Snow-Bound

From Wikipedia, the free encyclopedia
Jump to: navigation, search
Title page of Snow-Bound, 1866

Snow-Bound: A Winter Idyl is a long narrative poem by American poet John Greenleaf Whittier first published in 1866.

Overview[edit]

The poem takes place in what is today known as the John Greenleaf Whittier Homestead, which still stands in Haverhill, Massachusetts.[1] The poem chronicles a rural New England family as a snowstorm rages outside for three days. Stuck in their home for a week, the family members exchange stories by their roaring fire.

Composition and publication history[edit]

John Greenleaf Whittier, author of Snow-Bound, pictured in 1859

Whittier began the poem originally as a personal gift to his niece Elizabeth as a method of remembering the family.[2] Nevertheless, he told publisher James Thomas Fields about it, referring to it as "a homely picture of old New England homes".[2] The poem was written in Whittier's home in Amesbury, Massachusetts,[3] though it is set at his ancestral home in Haverhill.[4] Snow-Bound was first published as a book-length poem on February 17, 1866.[5]

Response[edit]

The home where Snow-Bound takes place is today preserved and open to the public as the John Greenleaf Whittier Homestead.
----
◆ Problem to work on
Write out, word for word, the stretch of the Snow-Bound article from "Composition and publication" through "Greenleaf Whittier Homestead.".

◆ Given material
----
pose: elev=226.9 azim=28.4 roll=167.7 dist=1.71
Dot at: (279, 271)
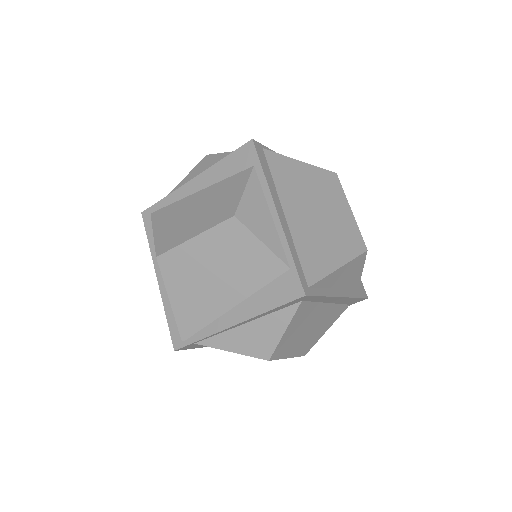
----
◆ Result of the exercise
Composition and publication history[edit]

John Greenleaf Whittier, author of Snow-Bound, pictured in 1859

Whittier began the poem originally as a personal gift to his niece Elizabeth as a method of remembering the family.[2] Nevertheless, he told publisher James Thomas Fields about it, referring to it as "a homely picture of old New England homes".[2] The poem was written in Whittier's home in Amesbury, Massachusetts,[3] though it is set at his ancestral home in Haverhill.[4] Snow-Bound was first published as a book-length poem on February 17, 1866.[5]

Response[edit]

The home where Snow-Bound takes place is today preserved and open to the public as the John Greenleaf Whittier Homestead.